| SUPPLIED RECORDS |

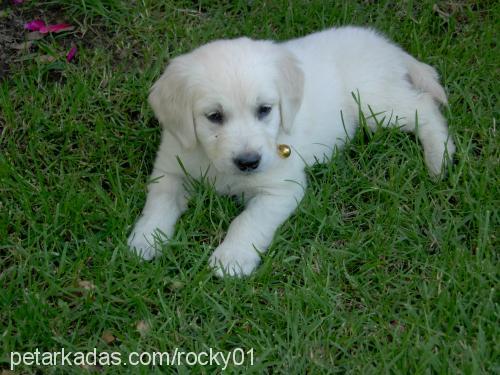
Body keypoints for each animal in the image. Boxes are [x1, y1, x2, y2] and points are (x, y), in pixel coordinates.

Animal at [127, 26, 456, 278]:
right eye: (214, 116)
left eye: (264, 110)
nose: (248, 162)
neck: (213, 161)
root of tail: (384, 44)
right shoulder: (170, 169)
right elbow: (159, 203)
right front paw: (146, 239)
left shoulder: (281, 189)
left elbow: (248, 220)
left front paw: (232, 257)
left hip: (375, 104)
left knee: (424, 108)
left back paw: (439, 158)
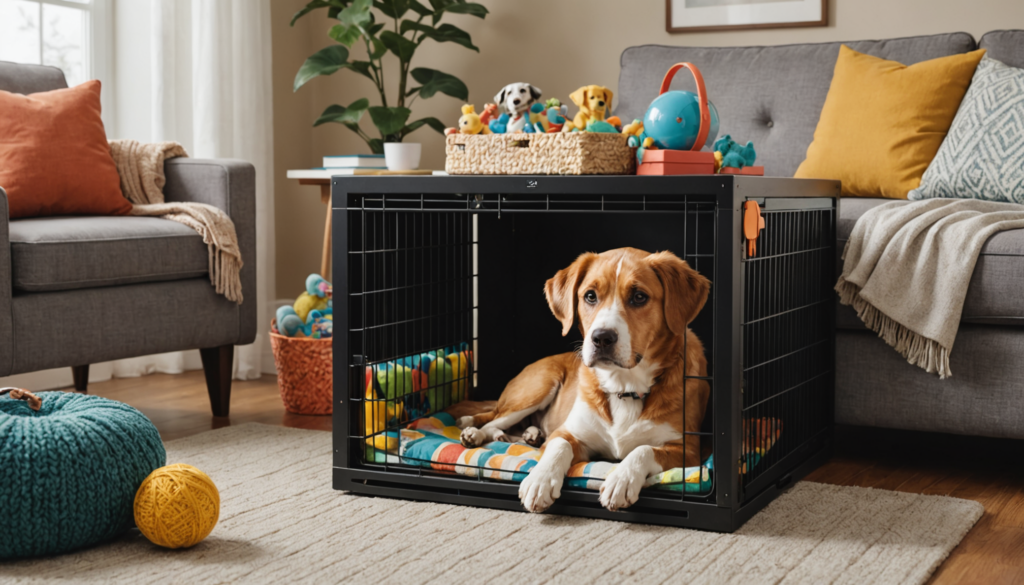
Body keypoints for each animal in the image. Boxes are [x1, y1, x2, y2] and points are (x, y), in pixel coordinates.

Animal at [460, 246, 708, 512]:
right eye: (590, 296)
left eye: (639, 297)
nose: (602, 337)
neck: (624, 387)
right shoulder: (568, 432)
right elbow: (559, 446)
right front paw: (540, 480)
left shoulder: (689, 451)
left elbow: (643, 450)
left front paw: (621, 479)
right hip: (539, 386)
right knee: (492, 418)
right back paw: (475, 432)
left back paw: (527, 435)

| WHAT NEEDS TO BE DONE |
Transcribe each line above verbatim, with the pictures left out.

| ANSWER FOR THIS EXERCISE |
Body keypoints for each animal in the image. Boxes are [x1, y1, x2, y2] and points are (x, y), in pixel coordinates.

Animal at [127, 26, 456, 278]:
right eye: (214, 116)
left eye: (264, 110)
nose: (248, 162)
neck: (213, 161)
root of tail: (384, 44)
right shoulder: (170, 169)
right elbow: (159, 203)
right front paw: (146, 239)
left shoulder: (281, 189)
left elbow: (248, 220)
left front paw: (232, 257)
left hip: (375, 104)
left knee: (424, 108)
left back paw: (439, 158)
Body keypoints for each animal in the image. Boxes are [x1, y1, x2, y2] and points are (x, y), in pixel coordinates.

Animal at [460, 246, 708, 512]:
right eye: (590, 296)
left eye: (639, 297)
nose: (602, 337)
neck: (624, 387)
right shoulder: (568, 432)
right elbow: (559, 446)
right front paw: (540, 480)
left shoulder: (689, 451)
left elbow: (643, 450)
left front paw: (621, 479)
right hip: (539, 386)
right knee: (492, 418)
right back paw: (475, 432)
left back paw: (527, 435)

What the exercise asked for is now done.